Recently there has been much discussion of the phenomenon commonly referred to as “hook-up culture” on college campuses. There seems to be a great disparity in the levels of condemnation placed upon men and women is these dialogues, however, one which singles women out as making poor moral decisions whilst men’s behavior is bypassed as predictable and unchangeable. The rising trend of slut-shaming is depicting it as more and more degrading for women to act as free agents in their sexual decision making.
The ethos of women engaging in hook-up culture can vary, however many have been said to choose casual sex because they associate relationships, as well as the pursuit of eventual marriage, as stifling to their personal goals. Not only is this decision made due to the demand of time and energy but also to the gender roles that so many other educated women fall prey to when entering a world of pressures to assimilate with the concept of the nuclear family.
This arguably casual treatment of sex as just another need to be satisfied through simple means is a controversial one—a sphere in which one’s opinion is derived from personal ethical and even religious views—but one that it becomes problematic to discuss as anything other than a matter of personal morals and opinion without the condemnation of other people’s behavior being brought up. Perhaps hooking up is immoral to you, and perhaps it isn’t, but it is never more moral for one gender than another.
The common criticism that this practice comes under is based in very valid concerns. Many have brought to the table the principle of hook-ups as a causal mechanism leading to increased instances of rape and domestic violence. These assertions, however, ignore several critical factors.
First and foremost, this presents the principle that assailants are enabled by this culture because more and more women are going out to seek sexual attention, and thus the average woman at a party will likely be consensual in a sexual encounter. Seeing as men are typically said to have a greater proclivity for casual sexual relationships, it is depicted as a tragedy that women with such potential would lower themselves to this level so as to comply with these desires, often times playing into the hands of purportedly predatory men. Dating, on the other hand, is depicted as mutualistic and honorable.

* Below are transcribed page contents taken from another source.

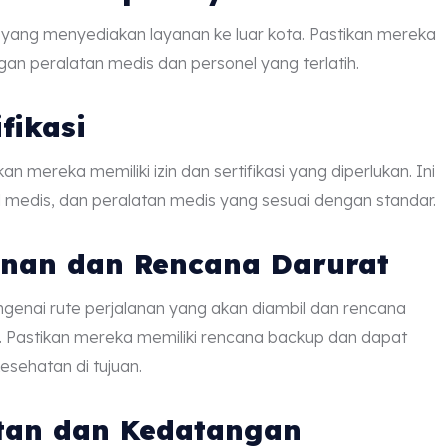
 yang menyediakan layanan ke luar kota. Pastikan mereka
an peralatan medis dan personel yang terlatih.
fikasi
mereka memiliki izin dan sertifikasi yang diperlukan. Ini
nel medis, dan peralatan medis yang sesuai dengan standar.
anan dan Rencana Darurat
enai rute perjalanan yang akan diambil dan rencana
an. Pastikan mereka memiliki rencana backup dan dapat
esehatan di tujuan.
tan dan Kedatangan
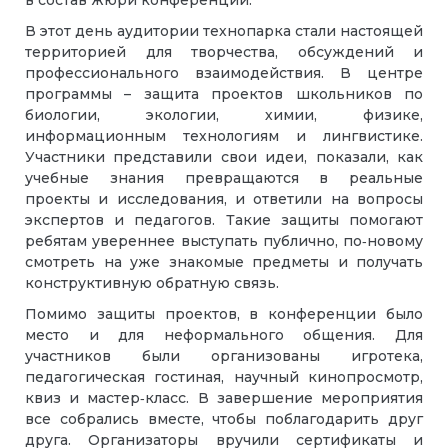
в состав жюри конференции.
В этот день аудитории технопарка стали настоящей
территорией для творчества, обсуждений и
профессионального взаимодействия. В центре
программы – защита проектов школьников по
биологии, экологии, химии, физике,
информационным технологиям и лингвистике.
Участники представили свои идеи, показали, как
учебные знания превращаются в реальные
проекты и исследования, и ответили на вопросы
экспертов и педагогов. Такие защиты помогают
ребятам увереннее выступать публично, по‑новому
смотреть на уже знакомые предметы и получать
конструктивную обратную связь.
Помимо защиты проектов, в конференции было
место и для неформального общения. Для
участников были организованы игротека,
педагогическая гостиная, научный кинопросмотр,
квиз и мастер‑класс. В завершение мероприятия
все собрались вместе, чтобы поблагодарить друг
друга. Организаторы вручили сертификаты и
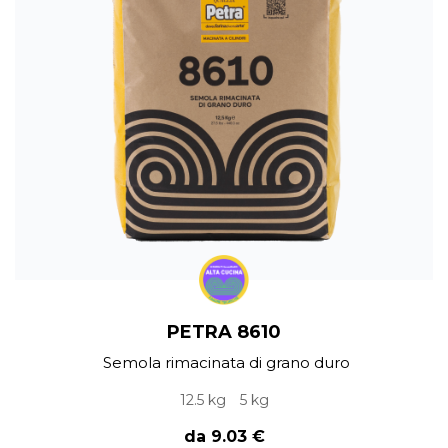
PETRA 8610
Semola rimacinata di grano duro
12.5 kg
5 kg
da 9.03 €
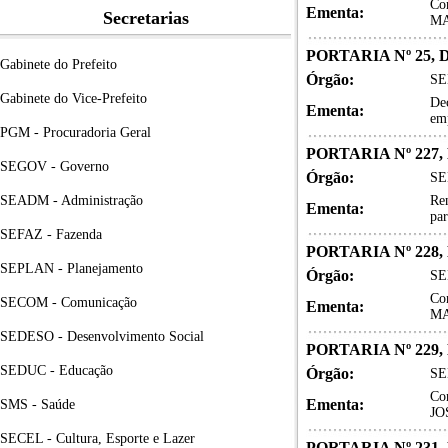
Co
Ementa:
Secretarias
MA
PORTARIA Nº 25, 
Gabinete do Prefeito
Órgão:
SE
Gabinete do Vice-Prefeito
Dec
Ementa:
em
PGM - Procuradoria Geral
PORTARIA Nº 227,
SEGOV - Governo
Órgão:
SE
SEADM - Administração
Ren
Ementa:
pa
SEFAZ - Fazenda
PORTARIA Nº 228
SEPLAN - Planejamento
Órgão:
SE
Co
SECOM - Comunicação
Ementa:
MA
SEDESO - Desenvolvimento Social
PORTARIA Nº 229,
SEDUC - Educação
Órgão:
SE
Co
Ementa:
SMS - Saúde
JO
SECEL - Cultura, Esporte e Lazer
PORTARIA Nº 231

This clear demarcation of relationships is a fallacy, completely ignoring the fact that hook-ups can be completely consensual, and sexual assault occurs in greater proportions within the very wholesome and normative relationships being promoted.
It should be noted here that I recognize women are possible perpetrators, and men possible victims, of this as well, but I’m focusing on women as the victims because, not only is this the vast majority, but the impact on women is great.
To blame women’s role in hook-up culture for contributing to rape is to carry on the same deleterious tendencies to link travesties to the victim and not target the true root of the issue. The decision of women to have sex outside of a relationship, no matter how many times it happens or with whom, is neither shameful nor provocative. It does not subvert them to the wishes of men. It does not show them to have any less integrity. It does not place them on a different level than any other woman. And it will never send the impression that sexual assault is okay. And frankly, I don’t see the difference between pretending that a man’s choice to take advantage of a woman is due to a culture of women making independent sexual decisions and saying a woman’s outfit was provocative enough for her to send the message that she wanted to have sex against her will. It is not women that need to alter their decisions about hook-ups, but men who need to understand that a decision is made by two people. Regardless of moral affiliations, we cannot accept women being the target of judgment for this and men being condoned as leaving room for any equality whatsoever.
The practice of frequent sexual interactions with low levels of emotional attachment as enacted by men has gone remarkably unchallenged in our culture, even forming a tenet of how many construct masculinity. The case still seems to be, however, that in this new dialogue surrounding hook-up culture, the emphasis is largely placed on the women partaking in it. To call women’s decisions to engage in this culture, the exact same decisions that men are making, “degrading” is to practice the same excessive preoccupation with women’s sexual decisions that is behind so many issues today. The dialogue of hook-up culture’s negative repercussions tightens the archaic shackles of virtue and purity placed upon women by men. Women will not have freedom of choice until the underlying disease is fundamentally targeted, rather than just a symptom, and women are no longer told to alter their behavior to just slightly bring down the fever. Thus, through a façade of morals, slut-shaming practices that establish a fierce double standard are preserved, the very standards that these intelligent, strong women are standing up against.